» ACTION ITEM:
After finding the line with "exposure_s: 1/100", restate it and each remaining line of the material word for word, omitting every picture.

┄┄┄┄┄┄

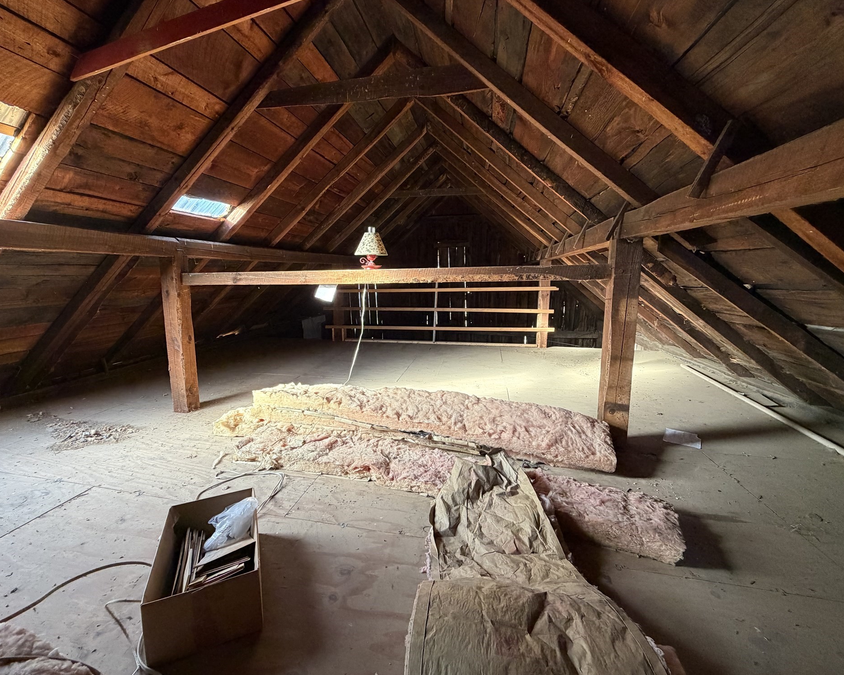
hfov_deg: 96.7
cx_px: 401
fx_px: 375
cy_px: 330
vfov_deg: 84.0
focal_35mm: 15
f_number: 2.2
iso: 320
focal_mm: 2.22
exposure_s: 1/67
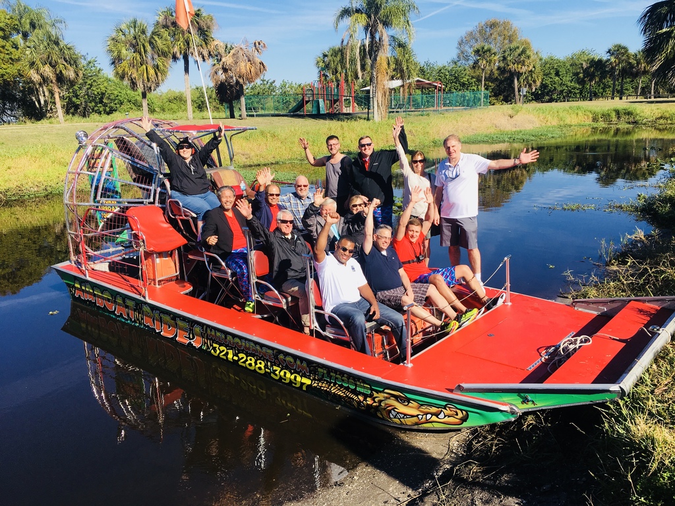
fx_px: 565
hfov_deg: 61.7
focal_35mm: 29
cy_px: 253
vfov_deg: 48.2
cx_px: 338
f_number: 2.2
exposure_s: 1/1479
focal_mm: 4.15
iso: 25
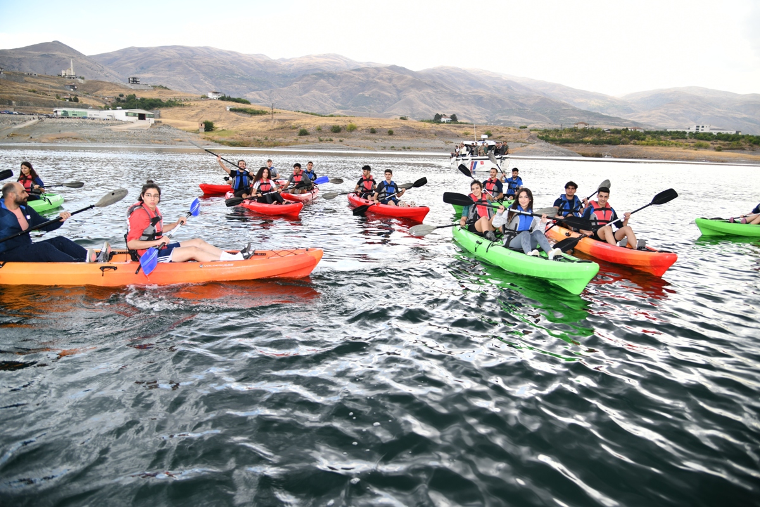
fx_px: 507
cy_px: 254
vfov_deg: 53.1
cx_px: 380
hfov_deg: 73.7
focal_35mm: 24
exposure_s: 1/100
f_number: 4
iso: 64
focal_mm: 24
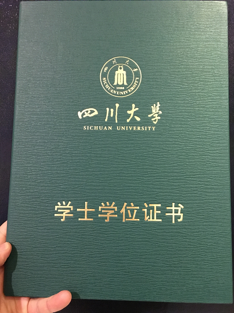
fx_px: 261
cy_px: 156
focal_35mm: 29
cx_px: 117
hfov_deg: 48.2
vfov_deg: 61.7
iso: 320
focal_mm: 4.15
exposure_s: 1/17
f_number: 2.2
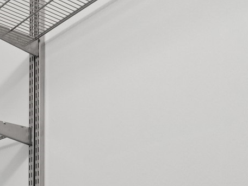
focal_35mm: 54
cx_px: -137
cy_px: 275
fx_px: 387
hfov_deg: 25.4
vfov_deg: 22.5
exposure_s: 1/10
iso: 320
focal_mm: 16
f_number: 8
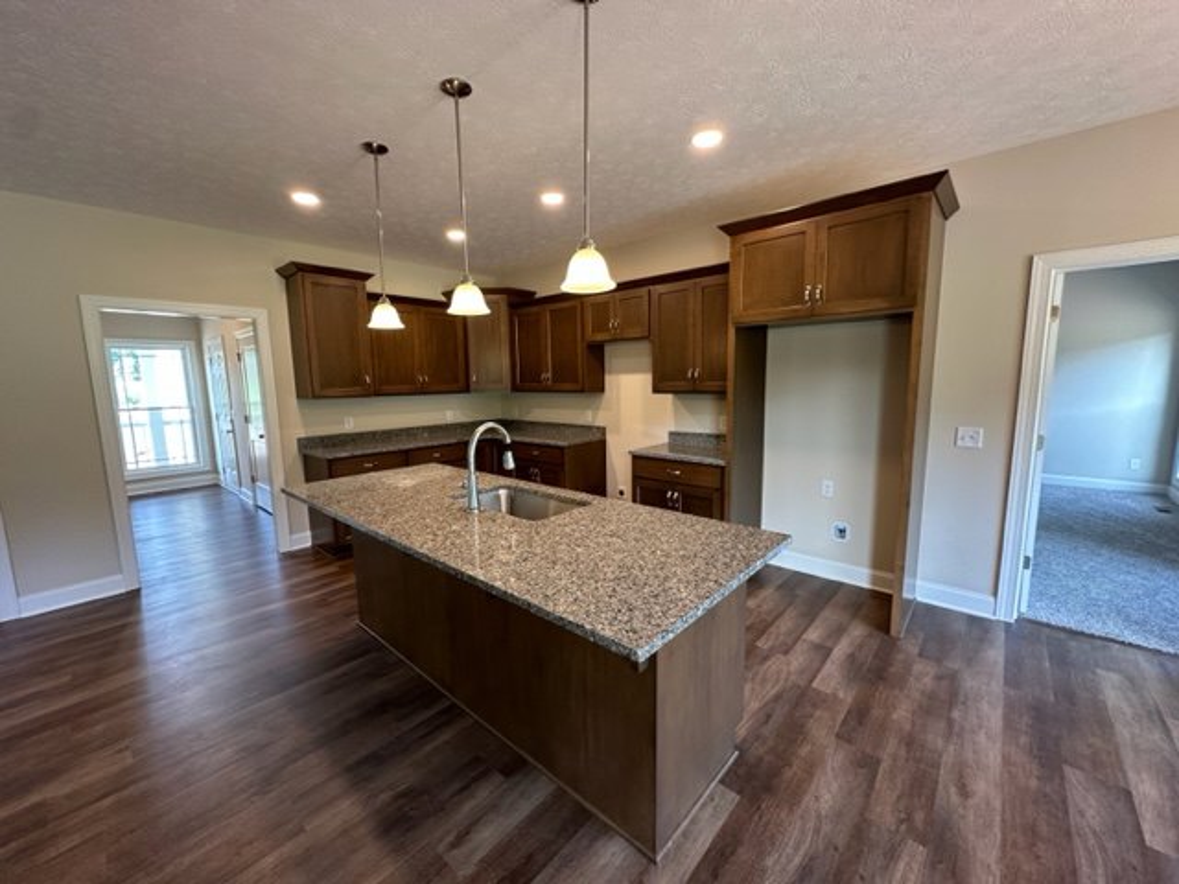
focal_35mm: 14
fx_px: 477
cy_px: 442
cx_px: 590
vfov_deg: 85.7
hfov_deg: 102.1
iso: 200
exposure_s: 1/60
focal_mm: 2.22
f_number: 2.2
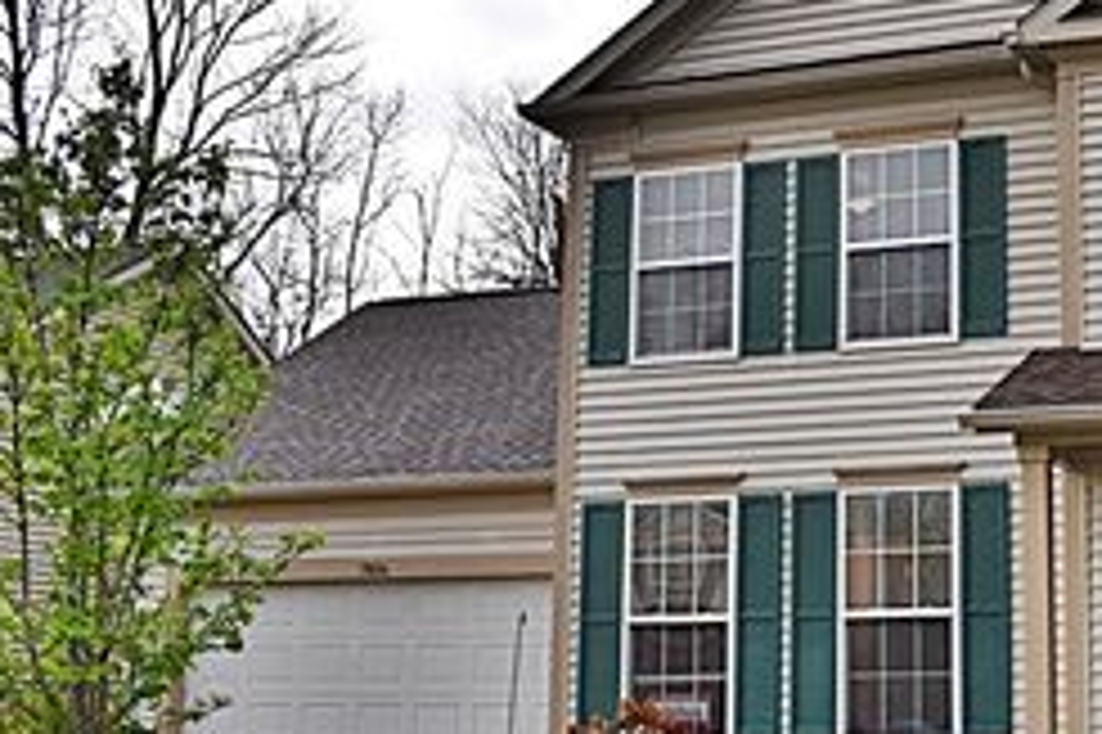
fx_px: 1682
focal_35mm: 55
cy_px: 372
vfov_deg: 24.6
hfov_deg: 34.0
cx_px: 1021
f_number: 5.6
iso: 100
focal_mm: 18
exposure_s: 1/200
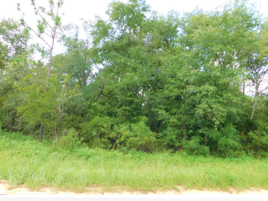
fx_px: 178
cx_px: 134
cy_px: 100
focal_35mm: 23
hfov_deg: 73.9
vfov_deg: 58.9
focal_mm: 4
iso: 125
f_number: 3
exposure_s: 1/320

┄┄┄┄┄┄

» SOLUTION TO THIS PROBLEM:
exposure_s: 1/100
f_number: 4
iso: 64
focal_mm: 24
fx_px: 261
cy_px: 156
focal_35mm: 29
cx_px: 117
hfov_deg: 48.2
vfov_deg: 61.7
iso: 320
focal_mm: 4.15
exposure_s: 1/17
f_number: 2.2
focal_35mm: 54
cx_px: -137
cy_px: 275
fx_px: 387
hfov_deg: 25.4
vfov_deg: 22.5
exposure_s: 1/10
iso: 320
focal_mm: 16
f_number: 8
focal_35mm: 14
fx_px: 477
cy_px: 442
cx_px: 590
vfov_deg: 85.7
hfov_deg: 102.1
iso: 200
exposure_s: 1/60
focal_mm: 2.22
f_number: 2.2
fx_px: 1682
focal_35mm: 55
cy_px: 372
vfov_deg: 24.6
hfov_deg: 34.0
cx_px: 1021
f_number: 5.6
iso: 100
focal_mm: 18
exposure_s: 1/200
fx_px: 178
cx_px: 134
cy_px: 100
focal_35mm: 23
hfov_deg: 73.9
vfov_deg: 58.9
focal_mm: 4
iso: 125
f_number: 3
exposure_s: 1/320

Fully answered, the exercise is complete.